前回午前中は翠、午後はマーサという形だったので、本日は午前中がマーサと4時間、午後2時からは翠と交代し18時までという形。
今回少し楽なのは、マーサが最初の場所を指定してくれたことだ。
そう午前中の第一イベントはボウリング、例のラウンド10へ。
ただし今回は前回のようなきわどい服装は自重してくれるとのことだが。
いくら抑えめにしても人々の好奇な目が彼女をとらえないということはほぼありえない。
朝9時すでにコウは起きていた。
「おはよ~」
「おはよ」
「朝食おいておいたから」
「ああサンキュー」
「じゃあ母さんは仕事に行くね」
「行ってらっしゃーい」
リビングのテーブルの上には、こんがり焼けたトーストとハム2枚付きの目玉焼き。
そしてベーコンと玉ねぎのスープ。
コーヒーメーカーで朝1杯のコーヒーを入れると、椅子に座り朝食を堪能する。
「いただきます」
今日の予定はマーサから、朝10時にはコウの家の前にくるという約束。
要するにお迎えに来てくれるというわけ、そこからは手をつないでボウリング場まで歩いていくわけだ。
すでに数回経験しており、マーサの密着度にも少し慣れたが、吉城寺の目抜き通りを腕を組んで寄り添い歩くのは少し恥ずかしい。
まあだからと言ってお断りするということは絶対にありえないのだから、我慢するしかない。
俺はこの日のためもあるが、明後日の旅行にも使えると思いサングラスを数種類用意した。
朝食は20分で終わり、後は鏡を見ながら今日の外見チェック。
今日はポロシャツにGパンそしてスニーカー、ショルダーバッグにサングラス。
髪型も数日前に整えたのでこれでばっちり。
9時55分、家の前にAIタクシーが止まりドアの閉まる音がした。
(ピンポーン)
「はーい」
ドア横につけられたカメラから映像が宅内のモニターに送られてきて、そこには金髪碧眼の女性がほほを赤らめて立っていた
(バタンッ)
「やっ おまたせ」
「全然待っていないわ、今来たところよ」
「ああそうだよね」
女性が家を訪ねてくることなど初めての体験、それもマーサのような美女なら誰もが慌てふためくだろう。
そういうコウも少しビビり気味で次の言葉を出すたびに何を話していいのかわからなくなる。
「おはよ、じゃあいきましょ」
マーサはそういうと思っていた通りその腕をコウの腕に巻き付ける、淡いフローラルの香りと柔らかい触感がコウの脳内を染めていく。

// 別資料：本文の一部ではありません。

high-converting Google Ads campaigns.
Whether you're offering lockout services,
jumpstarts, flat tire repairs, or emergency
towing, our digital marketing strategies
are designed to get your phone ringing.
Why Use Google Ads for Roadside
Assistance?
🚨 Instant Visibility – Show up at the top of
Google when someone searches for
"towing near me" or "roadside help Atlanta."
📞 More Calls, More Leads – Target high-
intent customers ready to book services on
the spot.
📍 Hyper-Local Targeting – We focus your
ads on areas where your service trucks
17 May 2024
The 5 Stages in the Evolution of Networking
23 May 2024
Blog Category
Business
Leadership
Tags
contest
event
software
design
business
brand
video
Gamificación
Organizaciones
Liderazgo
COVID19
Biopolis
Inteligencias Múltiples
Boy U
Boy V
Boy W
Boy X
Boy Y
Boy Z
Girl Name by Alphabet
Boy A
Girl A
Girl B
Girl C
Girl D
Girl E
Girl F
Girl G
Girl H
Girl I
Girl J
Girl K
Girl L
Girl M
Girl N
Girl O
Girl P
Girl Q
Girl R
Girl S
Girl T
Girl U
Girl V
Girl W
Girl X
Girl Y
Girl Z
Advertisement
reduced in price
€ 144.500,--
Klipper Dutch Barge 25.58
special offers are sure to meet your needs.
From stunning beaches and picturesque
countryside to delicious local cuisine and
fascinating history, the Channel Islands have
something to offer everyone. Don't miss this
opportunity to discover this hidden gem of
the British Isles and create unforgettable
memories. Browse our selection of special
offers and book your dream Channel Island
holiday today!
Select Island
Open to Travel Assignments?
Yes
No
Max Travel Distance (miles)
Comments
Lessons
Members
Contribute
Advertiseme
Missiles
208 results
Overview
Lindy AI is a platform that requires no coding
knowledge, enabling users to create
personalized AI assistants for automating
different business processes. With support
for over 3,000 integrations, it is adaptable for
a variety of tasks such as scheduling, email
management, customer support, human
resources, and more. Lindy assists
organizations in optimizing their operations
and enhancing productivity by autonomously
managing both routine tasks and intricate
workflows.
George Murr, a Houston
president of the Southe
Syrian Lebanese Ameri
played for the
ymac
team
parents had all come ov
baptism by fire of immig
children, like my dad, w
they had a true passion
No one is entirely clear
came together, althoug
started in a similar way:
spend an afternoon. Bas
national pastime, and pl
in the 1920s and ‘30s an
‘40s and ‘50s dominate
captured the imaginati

(やばっ もう何回も経験してるのにそのたびにやばくなる)
家を出ると道なりに吉城寺駅へと向かう、駅前の通りを渡り商店街を横目に駅北側に広がるショッピングエリアを進んでいく。
少し歩くと予定していたボウリング場ラウンド10が見えてきた。
前回マーサのスカートから見える下着があまりにもまぶしくて3ゲームで終わったのだが。

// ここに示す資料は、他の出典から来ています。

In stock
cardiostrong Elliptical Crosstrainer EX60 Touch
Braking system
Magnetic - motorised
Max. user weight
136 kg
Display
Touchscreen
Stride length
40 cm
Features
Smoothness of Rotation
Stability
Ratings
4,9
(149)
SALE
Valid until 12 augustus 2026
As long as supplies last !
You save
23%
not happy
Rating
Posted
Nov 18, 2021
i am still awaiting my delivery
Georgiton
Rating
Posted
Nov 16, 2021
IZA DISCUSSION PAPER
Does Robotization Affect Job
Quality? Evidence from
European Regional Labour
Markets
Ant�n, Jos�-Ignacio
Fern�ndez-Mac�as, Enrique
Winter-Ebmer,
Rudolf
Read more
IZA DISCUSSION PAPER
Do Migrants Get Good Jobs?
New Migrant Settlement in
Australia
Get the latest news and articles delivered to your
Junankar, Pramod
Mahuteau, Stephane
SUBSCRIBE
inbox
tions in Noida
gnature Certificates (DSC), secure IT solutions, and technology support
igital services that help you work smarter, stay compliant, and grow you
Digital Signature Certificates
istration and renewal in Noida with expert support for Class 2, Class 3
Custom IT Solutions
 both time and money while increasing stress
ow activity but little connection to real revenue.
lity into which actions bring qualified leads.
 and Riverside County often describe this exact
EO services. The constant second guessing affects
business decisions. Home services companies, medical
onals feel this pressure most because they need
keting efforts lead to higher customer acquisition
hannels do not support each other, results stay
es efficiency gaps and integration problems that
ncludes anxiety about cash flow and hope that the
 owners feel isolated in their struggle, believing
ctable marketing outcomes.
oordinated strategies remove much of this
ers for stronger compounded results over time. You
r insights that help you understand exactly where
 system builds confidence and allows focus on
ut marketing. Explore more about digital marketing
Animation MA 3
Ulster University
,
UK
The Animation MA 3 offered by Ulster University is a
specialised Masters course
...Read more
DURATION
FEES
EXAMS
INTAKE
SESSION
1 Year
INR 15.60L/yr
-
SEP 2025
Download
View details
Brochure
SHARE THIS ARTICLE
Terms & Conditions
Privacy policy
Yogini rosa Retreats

今回は最低5ゲーム、いやそれ以上遊ぶつもりでいたのだが。
「コウちゃん今回はちゃーんと対策してきたわよ」
見るとへそ出しのホットパンツ、確かにこれならば中身は見えないが、それでも体のラインはこれでもかというぐらい悩ましい。
但し今回、トップスはTシャツなので胸のふくらみはそれほど強調していない。
「そ そうだね」
「もっと見て~」
そういわれて目を泳がせる、まったく俺にどうしろと・・
それはわかっているのだコウも、彼女は早く経験したいのだろう。
でも俺は知っている、曾爺さんの古い記憶の中には、女の子はこうやって男の気を引く行為を度々してくるのだが、実は覚悟はしていてもいざとなるとかなりシャイだったりする。
まあ男が考えている恋愛行動の終着点と女性が考えている終着点は結構違うので当たり前なのだが。

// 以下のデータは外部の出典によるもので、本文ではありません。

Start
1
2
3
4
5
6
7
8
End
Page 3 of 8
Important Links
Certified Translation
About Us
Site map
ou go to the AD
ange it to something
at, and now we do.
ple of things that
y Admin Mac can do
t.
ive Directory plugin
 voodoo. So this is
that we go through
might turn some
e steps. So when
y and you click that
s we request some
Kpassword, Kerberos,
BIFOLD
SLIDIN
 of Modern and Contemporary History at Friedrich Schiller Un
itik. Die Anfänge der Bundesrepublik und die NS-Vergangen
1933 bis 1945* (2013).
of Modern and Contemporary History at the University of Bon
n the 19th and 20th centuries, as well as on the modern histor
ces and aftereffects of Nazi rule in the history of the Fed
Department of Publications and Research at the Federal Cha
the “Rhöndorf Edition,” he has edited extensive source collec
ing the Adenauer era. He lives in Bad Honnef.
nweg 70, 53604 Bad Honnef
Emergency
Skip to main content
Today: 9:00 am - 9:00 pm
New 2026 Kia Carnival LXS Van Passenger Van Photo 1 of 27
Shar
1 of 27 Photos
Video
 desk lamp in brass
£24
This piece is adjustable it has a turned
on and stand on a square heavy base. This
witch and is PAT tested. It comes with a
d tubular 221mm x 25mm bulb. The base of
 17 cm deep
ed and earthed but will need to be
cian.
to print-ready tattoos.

たぶんマーサは強引にさえしなければ全て許してしまうだろう、コウにはそこに少し疑問が残っている。
要は自分の年齢とその年に対する責任感の進捗具合がコウにはまだ納得できていないのだ。
簡単に言えばまだお子様だということ。
それにコウと同じように翠もお子様だったりする、マーサとの駆け引きもあり大人のような対応を見せたりもするのだが。
翠もかなりウブな子で、マーサがいなければいまだに手を握らないピュアな恋愛をしていることだろう。
この辺りの個人的な恋愛観はまだ昭和とさほど変わらない。